Telling stories

At the risk of going over familiar ground, I want to put down a few thoughts prompted – yet again! – by a post on Jeremy Head’s excellent Travelblather blog, discussing ‘the skillset of the online travel writer‘.

In the comments, Debbie Ferm of Traveldither.com wrote, “Like all web copy, travel writing will need to be more scannable… almost like copywriting.” What a pity if she’s right!
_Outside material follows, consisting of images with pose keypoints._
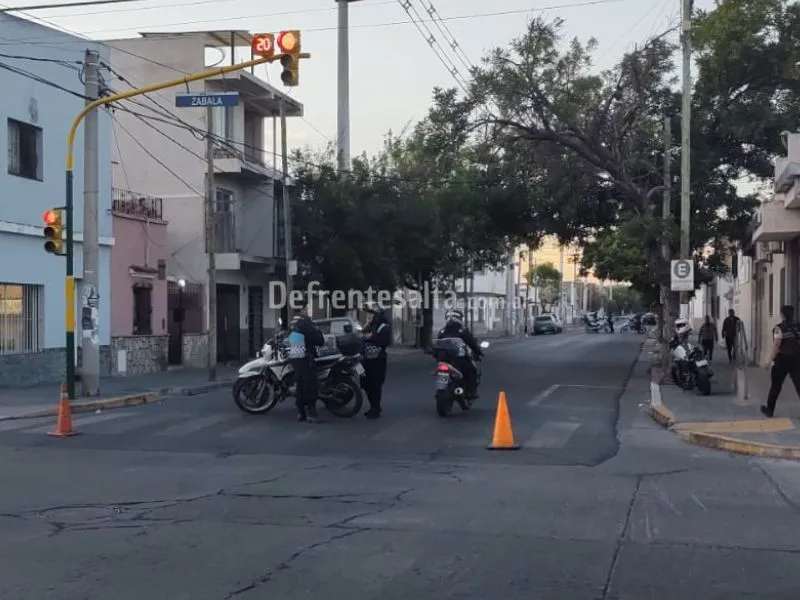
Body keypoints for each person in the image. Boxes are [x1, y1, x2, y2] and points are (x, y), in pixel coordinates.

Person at [286, 303, 325, 423]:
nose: (309, 311)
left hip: (295, 360)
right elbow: (319, 340)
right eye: (307, 308)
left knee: (300, 386)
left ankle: (301, 413)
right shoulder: (306, 323)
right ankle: (311, 413)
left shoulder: (292, 324)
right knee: (310, 386)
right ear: (302, 310)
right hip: (306, 359)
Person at [761, 305, 800, 418]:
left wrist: (768, 361)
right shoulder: (798, 326)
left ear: (782, 314)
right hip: (796, 359)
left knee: (776, 386)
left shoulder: (779, 328)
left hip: (781, 360)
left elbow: (777, 345)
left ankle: (770, 410)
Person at [436, 308, 483, 398]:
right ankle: (470, 392)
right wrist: (478, 352)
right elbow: (472, 343)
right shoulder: (462, 330)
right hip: (460, 360)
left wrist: (434, 352)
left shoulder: (442, 331)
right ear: (460, 318)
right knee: (472, 370)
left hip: (445, 360)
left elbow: (437, 344)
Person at [361, 303, 392, 419]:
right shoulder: (368, 325)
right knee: (365, 384)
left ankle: (376, 408)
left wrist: (371, 337)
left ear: (377, 314)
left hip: (377, 360)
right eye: (368, 313)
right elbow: (361, 336)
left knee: (375, 385)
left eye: (371, 313)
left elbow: (385, 341)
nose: (368, 316)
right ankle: (373, 406)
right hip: (365, 359)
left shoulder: (384, 326)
What interests me are people and places. I’m a writer. I care about the travel industry only to the extent of how it impacts on the stories I want to tell. The stuff I’m proud to write – which, not coincidentally, matches the stuff I like to read – is not round-ups or hotel reviews or sponsored puffs. That’s for paying the bills. When I’m a doddery old grandpa, few people may care about my stories of travel, but absolutely nobody will give a monkeys about my opinion of the travel industry in the long-forgotten 2010s.
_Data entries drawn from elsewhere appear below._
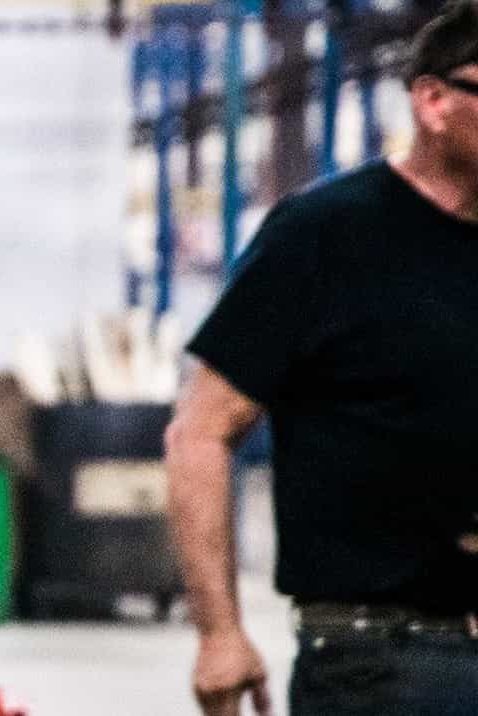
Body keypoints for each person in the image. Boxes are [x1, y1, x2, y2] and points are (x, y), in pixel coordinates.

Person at [166, 2, 478, 715]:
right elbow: (201, 432)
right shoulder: (324, 237)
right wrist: (220, 633)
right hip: (378, 663)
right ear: (433, 100)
Newspapers have painted themselves into a corner. By abandoning the journalistic model of paying skilled writers to report on people and places, they turned themselves into mouthpieces for the travel industry, which has funded the creation of travel ‘content’ for years now.

That model is now breaking down, as the travel industry withdraws its funding and cuts back on print advertising. This has left traditional media high and dry: by their parsimony and, some might say, corruption in years gone by, they’ve killed the goose.

Online travel writing is in a different place. Divisions and micro-definitions get boring, but perhaps one is justified here: travel journalism, i.e. round-ups, site reports, reviews, listings, investigations, industry analysis, is different from travel writing, i.e. stories of people and places, features, profiles, cultural insight, long-form creativity.

Both are valid. Thanks to the old media models, the former dominates. It shouldn’t.

And, online, it needn’t. Long-form feature writing about travel matters. It can do things that no other kind of writing can do, and can make connections that might otherwise never be made. Old media nonetheless sold it down the river.

If we accept Debbie’s notion of online travel writing as glorified holiday-brochure copywriting, SEO’d to within an inch of its life, the same thing will happen again.